Parent company Micron shut down Lexar back in June 2017. Fortunately, the Chinese company, Longsys, acquired Lexar in September 2017. Lexar, at that time, said it would continue making its XQD memory cards.
However, the Polish Lexar distributor My Adventure published a press release on Monday saying that Lexar will be ceasing its involvement in the XQD card market.
Why is Lexar leaving XQD behind?
It all boils down to Sony. According to Longsys, “further investment and development of this technology makes no sense.” The company came to this conclusion because it believes Sony isn’t giving the technology room to grow. Sony controls the XQD license and it has a small number of cameras that support XQD cards. It makes sense that Lexar is fed-up. It has little room to improve the cards within this environment.
Lexar does say, however, it’s not all Sony’s fault. Other companies have also hindered the format’s progress.
“While Lexar is eager to pursue the XQD technology, the product availability of XQD has been held up by multiple parties including Sony (who owns the IP) which is preventing us from moving forward,” Lexar told Nikon Rumors. “In addition, we are diligently working on the future standard of CFexpress through our efforts in the Compact Flash Association and partnerships with key camera manufacturers.”

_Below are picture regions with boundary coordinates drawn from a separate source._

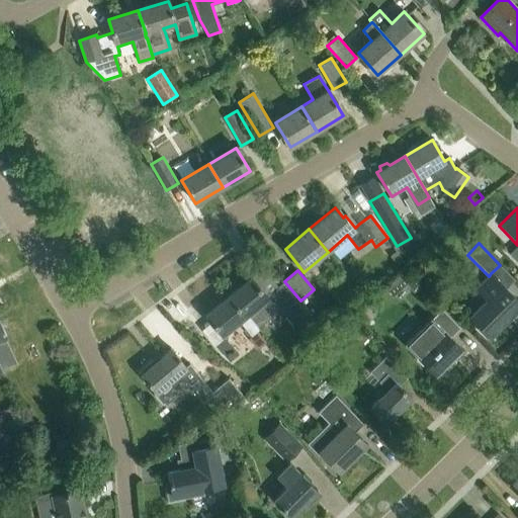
[(406,271),(399,277),(413,292),(420,286),(406,271)]
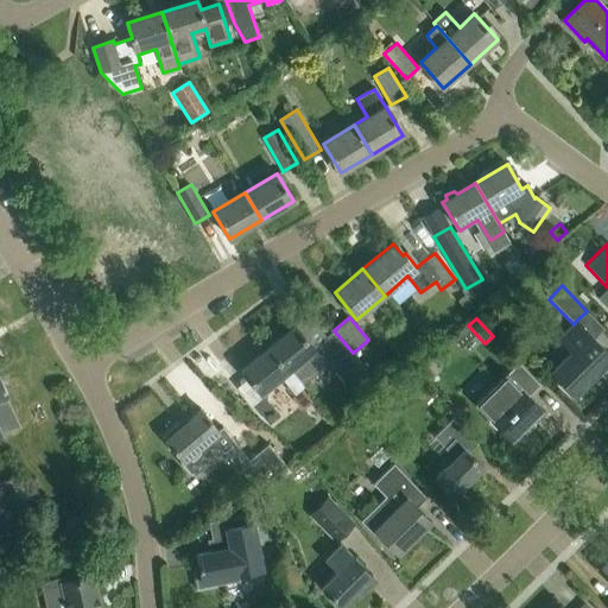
[(571,352),(551,371),(563,382),(559,386),(570,398),(575,394),(596,374),(607,362),(607,353),(593,337),(576,321),(574,324),(558,339),(571,352)]
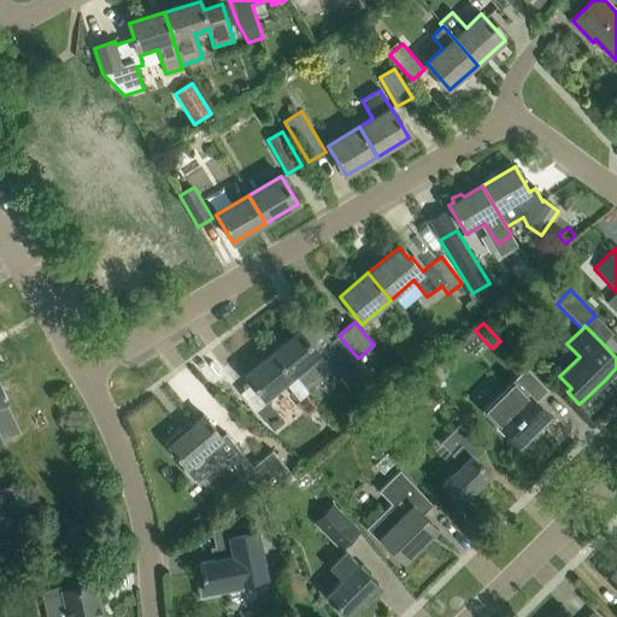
[(299,330),(272,353),(292,377),(294,375),(309,391),(324,377),(327,378),(336,371),(353,391),(370,377),(336,339),(331,344),(318,354),(299,330)]
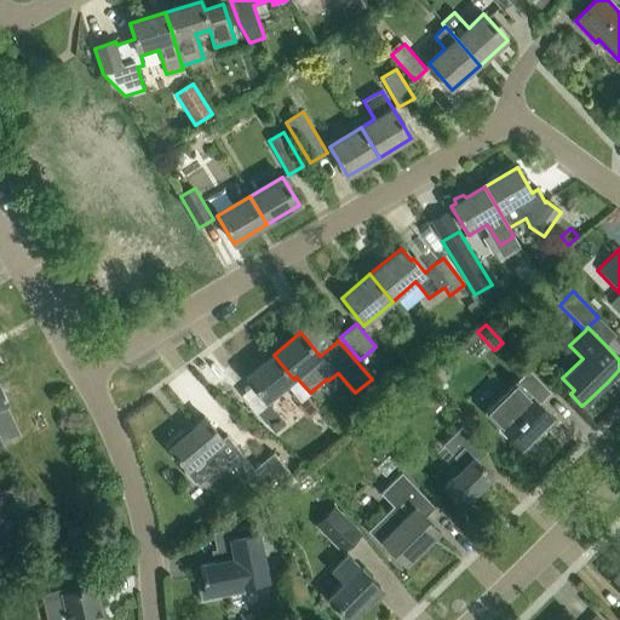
[(287,385),(293,392),(292,396),(297,402),(299,401),(302,403),(311,395),(310,392),(296,377),(293,379),(274,355),(246,378),(267,402),(287,385)]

Lexar’s moving forward with CFexpress
CFexpress is where Lexar now wants to focus its efforts. CFexpress cards can reach speeds up to 7880 MB/s (or 8 gigabytes per second), while XQD cards are left in the dust with speeds of just 1000 MB/s. The future is in CFexpress; that’s clear to Lexar and the company wants to move forward with the technology.
Lexar joins ProGrade Digital — leaving XQD cards in the past and advancing the CFexpress format to greater heights.